HOW TO COMPLETE THIS TASK: Retype the listing that follows, word for word.
:: RECORDS PROVIDED ::
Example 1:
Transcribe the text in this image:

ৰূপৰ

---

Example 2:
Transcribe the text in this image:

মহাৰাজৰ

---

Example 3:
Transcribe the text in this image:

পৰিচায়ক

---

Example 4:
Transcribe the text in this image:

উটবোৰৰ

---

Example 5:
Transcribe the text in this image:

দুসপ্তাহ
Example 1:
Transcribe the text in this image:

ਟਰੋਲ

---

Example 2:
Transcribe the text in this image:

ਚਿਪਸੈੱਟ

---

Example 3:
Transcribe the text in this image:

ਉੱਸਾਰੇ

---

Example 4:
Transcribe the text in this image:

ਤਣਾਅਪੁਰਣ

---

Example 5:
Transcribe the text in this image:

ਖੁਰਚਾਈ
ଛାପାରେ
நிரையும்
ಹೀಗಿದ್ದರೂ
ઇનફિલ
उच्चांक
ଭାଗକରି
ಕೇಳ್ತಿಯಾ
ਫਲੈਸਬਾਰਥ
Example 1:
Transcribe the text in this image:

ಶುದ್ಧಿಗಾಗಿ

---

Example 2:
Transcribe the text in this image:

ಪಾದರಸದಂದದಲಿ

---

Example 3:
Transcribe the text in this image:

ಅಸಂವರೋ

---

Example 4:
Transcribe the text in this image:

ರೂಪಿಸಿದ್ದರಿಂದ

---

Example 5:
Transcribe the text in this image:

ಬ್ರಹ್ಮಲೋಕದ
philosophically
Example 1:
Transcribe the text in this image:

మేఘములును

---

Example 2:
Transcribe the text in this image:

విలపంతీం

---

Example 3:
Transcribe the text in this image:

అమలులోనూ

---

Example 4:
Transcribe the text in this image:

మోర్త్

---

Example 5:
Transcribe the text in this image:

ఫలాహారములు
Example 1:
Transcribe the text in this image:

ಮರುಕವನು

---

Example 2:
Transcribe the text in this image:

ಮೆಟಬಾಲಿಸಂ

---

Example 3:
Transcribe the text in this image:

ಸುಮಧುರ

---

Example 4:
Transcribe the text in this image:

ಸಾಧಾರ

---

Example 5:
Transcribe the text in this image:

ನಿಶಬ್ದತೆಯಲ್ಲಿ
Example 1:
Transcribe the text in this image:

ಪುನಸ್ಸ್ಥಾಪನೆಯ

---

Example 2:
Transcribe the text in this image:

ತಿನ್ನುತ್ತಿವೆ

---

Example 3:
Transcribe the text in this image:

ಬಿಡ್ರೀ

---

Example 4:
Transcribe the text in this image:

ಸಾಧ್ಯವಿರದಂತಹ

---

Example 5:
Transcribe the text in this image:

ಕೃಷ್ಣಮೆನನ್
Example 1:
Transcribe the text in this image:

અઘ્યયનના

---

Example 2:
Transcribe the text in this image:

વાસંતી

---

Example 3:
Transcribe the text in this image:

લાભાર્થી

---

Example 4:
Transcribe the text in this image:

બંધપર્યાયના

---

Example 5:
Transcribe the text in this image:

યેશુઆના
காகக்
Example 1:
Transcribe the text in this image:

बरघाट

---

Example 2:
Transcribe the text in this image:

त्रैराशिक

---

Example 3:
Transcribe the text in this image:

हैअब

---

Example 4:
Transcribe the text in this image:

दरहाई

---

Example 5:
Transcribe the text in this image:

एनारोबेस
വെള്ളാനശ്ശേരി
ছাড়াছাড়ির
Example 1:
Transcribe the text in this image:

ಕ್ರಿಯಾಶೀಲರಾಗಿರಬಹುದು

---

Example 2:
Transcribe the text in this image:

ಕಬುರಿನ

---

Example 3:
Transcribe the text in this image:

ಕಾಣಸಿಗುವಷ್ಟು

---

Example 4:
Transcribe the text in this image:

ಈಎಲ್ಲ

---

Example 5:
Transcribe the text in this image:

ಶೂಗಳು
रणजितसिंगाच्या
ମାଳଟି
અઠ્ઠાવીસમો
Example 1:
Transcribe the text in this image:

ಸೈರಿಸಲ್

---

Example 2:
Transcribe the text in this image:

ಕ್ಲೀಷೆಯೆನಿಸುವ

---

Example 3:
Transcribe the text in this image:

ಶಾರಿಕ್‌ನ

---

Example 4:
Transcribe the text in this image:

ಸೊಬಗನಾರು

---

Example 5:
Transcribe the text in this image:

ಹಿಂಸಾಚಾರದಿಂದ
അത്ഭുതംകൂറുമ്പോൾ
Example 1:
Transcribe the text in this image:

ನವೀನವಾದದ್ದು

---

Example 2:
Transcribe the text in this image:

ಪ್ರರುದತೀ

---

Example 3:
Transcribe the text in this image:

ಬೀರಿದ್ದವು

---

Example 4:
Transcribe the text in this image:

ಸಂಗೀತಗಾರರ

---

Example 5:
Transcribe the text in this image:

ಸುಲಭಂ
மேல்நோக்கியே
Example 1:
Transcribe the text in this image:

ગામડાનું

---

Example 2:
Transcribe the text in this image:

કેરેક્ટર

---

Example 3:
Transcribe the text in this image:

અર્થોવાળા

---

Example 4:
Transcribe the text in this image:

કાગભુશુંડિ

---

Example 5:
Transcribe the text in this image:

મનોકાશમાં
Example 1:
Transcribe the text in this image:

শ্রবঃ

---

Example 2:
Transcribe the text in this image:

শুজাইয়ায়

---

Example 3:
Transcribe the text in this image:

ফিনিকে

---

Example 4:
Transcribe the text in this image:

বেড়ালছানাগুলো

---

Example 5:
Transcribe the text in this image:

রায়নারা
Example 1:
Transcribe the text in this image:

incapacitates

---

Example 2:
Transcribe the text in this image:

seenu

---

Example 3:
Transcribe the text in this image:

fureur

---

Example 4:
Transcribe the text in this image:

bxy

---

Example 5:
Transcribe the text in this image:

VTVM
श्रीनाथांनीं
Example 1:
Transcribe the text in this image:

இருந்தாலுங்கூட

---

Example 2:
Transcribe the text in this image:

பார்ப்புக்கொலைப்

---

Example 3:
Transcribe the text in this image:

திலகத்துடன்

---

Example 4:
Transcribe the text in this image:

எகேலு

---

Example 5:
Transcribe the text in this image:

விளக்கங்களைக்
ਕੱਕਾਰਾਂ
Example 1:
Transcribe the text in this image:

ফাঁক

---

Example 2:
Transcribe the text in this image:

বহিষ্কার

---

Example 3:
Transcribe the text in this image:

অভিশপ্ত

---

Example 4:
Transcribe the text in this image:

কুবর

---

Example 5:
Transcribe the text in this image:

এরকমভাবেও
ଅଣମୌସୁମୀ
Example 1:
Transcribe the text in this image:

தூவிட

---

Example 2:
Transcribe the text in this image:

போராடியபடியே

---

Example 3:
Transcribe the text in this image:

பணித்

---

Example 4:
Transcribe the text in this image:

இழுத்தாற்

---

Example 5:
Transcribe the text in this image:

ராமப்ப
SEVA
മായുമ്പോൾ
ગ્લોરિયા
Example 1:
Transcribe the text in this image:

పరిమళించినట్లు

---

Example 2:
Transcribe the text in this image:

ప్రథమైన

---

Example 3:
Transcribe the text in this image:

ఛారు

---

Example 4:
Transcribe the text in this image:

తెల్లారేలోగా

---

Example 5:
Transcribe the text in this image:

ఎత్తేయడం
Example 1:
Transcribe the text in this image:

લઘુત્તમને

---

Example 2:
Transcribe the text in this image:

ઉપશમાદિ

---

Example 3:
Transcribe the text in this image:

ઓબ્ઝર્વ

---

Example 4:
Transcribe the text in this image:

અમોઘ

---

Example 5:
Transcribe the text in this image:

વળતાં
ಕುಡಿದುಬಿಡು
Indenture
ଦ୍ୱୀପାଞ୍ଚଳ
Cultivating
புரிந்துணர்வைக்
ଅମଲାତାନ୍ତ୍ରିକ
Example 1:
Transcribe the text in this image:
:::
WRITTEN RESPONSE:
Example 1:
Transcribe the text in this image:

ৰূপৰ

---

Example 2:
Transcribe the text in this image:

মহাৰাজৰ

---

Example 3:
Transcribe the text in this image:

পৰিচায়ক

---

Example 4:
Transcribe the text in this image:

উটবোৰৰ

---

Example 5:
Transcribe the text in this image:

দুসপ্তাহ
Example 1:
Transcribe the text in this image:

ਟਰੋਲ

---

Example 2:
Transcribe the text in this image:

ਚਿਪਸੈੱਟ

---

Example 3:
Transcribe the text in this image:

ਉੱਸਾਰੇ

---

Example 4:
Transcribe the text in this image:

ਤਣਾਅਪੁਰਣ

---

Example 5:
Transcribe the text in this image:

ਖੁਰਚਾਈ
ଛାପାରେ
நிரையும்
ಹೀಗಿದ್ದರೂ
ઇનફિલ
उच्चांक
ଭାଗକରି
ಕೇಳ್ತಿಯಾ
ਫਲੈਸਬਾਰਥ
Example 1:
Transcribe the text in this image:

ಶುದ್ಧಿಗಾಗಿ

---

Example 2:
Transcribe the text in this image:

ಪಾದರಸದಂದದಲಿ

---

Example 3:
Transcribe the text in this image:

ಅಸಂವರೋ

---

Example 4:
Transcribe the text in this image:

ರೂಪಿಸಿದ್ದರಿಂದ

---

Example 5:
Transcribe the text in this image:

ಬ್ರಹ್ಮಲೋಕದ
philosophically
Example 1:
Transcribe the text in this image:

మేఘములును

---

Example 2:
Transcribe the text in this image:

విలపంతీం

---

Example 3:
Transcribe the text in this image:

అమలులోనూ

---

Example 4:
Transcribe the text in this image:

మోర్త్

---

Example 5:
Transcribe the text in this image:

ఫలాహారములు
Example 1:
Transcribe the text in this image:

ಮರುಕವನು

---

Example 2:
Transcribe the text in this image:

ಮೆಟಬಾಲಿಸಂ

---

Example 3:
Transcribe the text in this image:

ಸುಮಧುರ

---

Example 4:
Transcribe the text in this image:

ಸಾಧಾರ

---

Example 5:
Transcribe the text in this image:

ನಿಶಬ್ದತೆಯಲ್ಲಿ
Example 1:
Transcribe the text in this image:

ಪುನಸ್ಸ್ಥಾಪನೆಯ

---

Example 2:
Transcribe the text in this image:

ತಿನ್ನುತ್ತಿವೆ

---

Example 3:
Transcribe the text in this image:

ಬಿಡ್ರೀ

---

Example 4:
Transcribe the text in this image:

ಸಾಧ್ಯವಿರದಂತಹ

---

Example 5:
Transcribe the text in this image:

ಕೃಷ್ಣಮೆನನ್
Example 1:
Transcribe the text in this image:

અઘ્યયનના

---

Example 2:
Transcribe the text in this image:

વાસંતી

---

Example 3:
Transcribe the text in this image:

લાભાર્થી

---

Example 4:
Transcribe the text in this image:

બંધપર્યાયના

---

Example 5:
Transcribe the text in this image:

યેશુઆના
காகக்
Example 1:
Transcribe the text in this image:

बरघाट

---

Example 2:
Transcribe the text in this image:

त्रैराशिक

---

Example 3:
Transcribe the text in this image:

हैअब

---

Example 4:
Transcribe the text in this image:

दरहाई

---

Example 5:
Transcribe the text in this image:

एनारोबेस
വെള്ളാനശ്ശേരി
ছাড়াছাড়ির
Example 1:
Transcribe the text in this image:

ಕ್ರಿಯಾಶೀಲರಾಗಿರಬಹುದು

---

Example 2:
Transcribe the text in this image:

ಕಬುರಿನ

---

Example 3:
Transcribe the text in this image:

ಕಾಣಸಿಗುವಷ್ಟು

---

Example 4:
Transcribe the text in this image:

ಈಎಲ್ಲ

---

Example 5:
Transcribe the text in this image:

ಶೂಗಳು
रणजितसिंगाच्या
ମାଳଟି
અઠ્ઠાવીસમો
Example 1:
Transcribe the text in this image:

ಸೈರಿಸಲ್

---

Example 2:
Transcribe the text in this image:

ಕ್ಲೀಷೆಯೆನಿಸುವ

---

Example 3:
Transcribe the text in this image:

ಶಾರಿಕ್‌ನ

---

Example 4:
Transcribe the text in this image:

ಸೊಬಗನಾರು

---

Example 5:
Transcribe the text in this image:

ಹಿಂಸಾಚಾರದಿಂದ
അത്ഭുതംകൂറുമ്പോൾ
Example 1:
Transcribe the text in this image:

ನವೀನವಾದದ್ದು

---

Example 2:
Transcribe the text in this image:

ಪ್ರರುದತೀ

---

Example 3:
Transcribe the text in this image:

ಬೀರಿದ್ದವು

---

Example 4:
Transcribe the text in this image:

ಸಂಗೀತಗಾರರ

---

Example 5:
Transcribe the text in this image:

ಸುಲಭಂ
மேல்நோக்கியே
Example 1:
Transcribe the text in this image:

ગામડાનું

---

Example 2:
Transcribe the text in this image:

કેરેક્ટર

---

Example 3:
Transcribe the text in this image:

અર્થોવાળા

---

Example 4:
Transcribe the text in this image:

કાગભુશુંડિ

---

Example 5:
Transcribe the text in this image:

મનોકાશમાં
Example 1:
Transcribe the text in this image:

শ্রবঃ

---

Example 2:
Transcribe the text in this image:

শুজাইয়ায়

---

Example 3:
Transcribe the text in this image:

ফিনিকে

---

Example 4:
Transcribe the text in this image:

বেড়ালছানাগুলো

---

Example 5:
Transcribe the text in this image:

রায়নারা
Example 1:
Transcribe the text in this image:

incapacitates

---

Example 2:
Transcribe the text in this image:

seenu

---

Example 3:
Transcribe the text in this image:

fureur

---

Example 4:
Transcribe the text in this image:

bxy

---

Example 5:
Transcribe the text in this image:

VTVM
श्रीनाथांनीं
Example 1:
Transcribe the text in this image:

இருந்தாலுங்கூட

---

Example 2:
Transcribe the text in this image:

பார்ப்புக்கொலைப்

---

Example 3:
Transcribe the text in this image:

திலகத்துடன்

---

Example 4:
Transcribe the text in this image:

எகேலு

---

Example 5:
Transcribe the text in this image:

விளக்கங்களைக்
ਕੱਕਾਰਾਂ
Example 1:
Transcribe the text in this image:

ফাঁক

---

Example 2:
Transcribe the text in this image:

বহিষ্কার

---

Example 3:
Transcribe the text in this image:

অভিশপ্ত

---

Example 4:
Transcribe the text in this image:

কুবর

---

Example 5:
Transcribe the text in this image:

এরকমভাবেও
ଅଣମୌସୁମୀ
Example 1:
Transcribe the text in this image:

தூவிட

---

Example 2:
Transcribe the text in this image:

போராடியபடியே

---

Example 3:
Transcribe the text in this image:

பணித்

---

Example 4:
Transcribe the text in this image:

இழுத்தாற்

---

Example 5:
Transcribe the text in this image:

ராமப்ப
SEVA
മായുമ്പോൾ
ગ્લોરિયા
Example 1:
Transcribe the text in this image:

పరిమళించినట్లు

---

Example 2:
Transcribe the text in this image:

ప్రథమైన

---

Example 3:
Transcribe the text in this image:

ఛారు

---

Example 4:
Transcribe the text in this image:

తెల్లారేలోగా

---

Example 5:
Transcribe the text in this image:

ఎత్తేయడం
Example 1:
Transcribe the text in this image:

લઘુત્તમને

---

Example 2:
Transcribe the text in this image:

ઉપશમાદિ

---

Example 3:
Transcribe the text in this image:

ઓબ્ઝર્વ

---

Example 4:
Transcribe the text in this image:

અમોઘ

---

Example 5:
Transcribe the text in this image:

વળતાં
ಕುಡಿದುಬಿಡು
Indenture
ଦ୍ୱୀପାଞ୍ଚଳ
Cultivating
புரிந்துணர்வைக்
ଅମଲାତାନ୍ତ୍ରିକ
Example 1:
Transcribe the text in this image:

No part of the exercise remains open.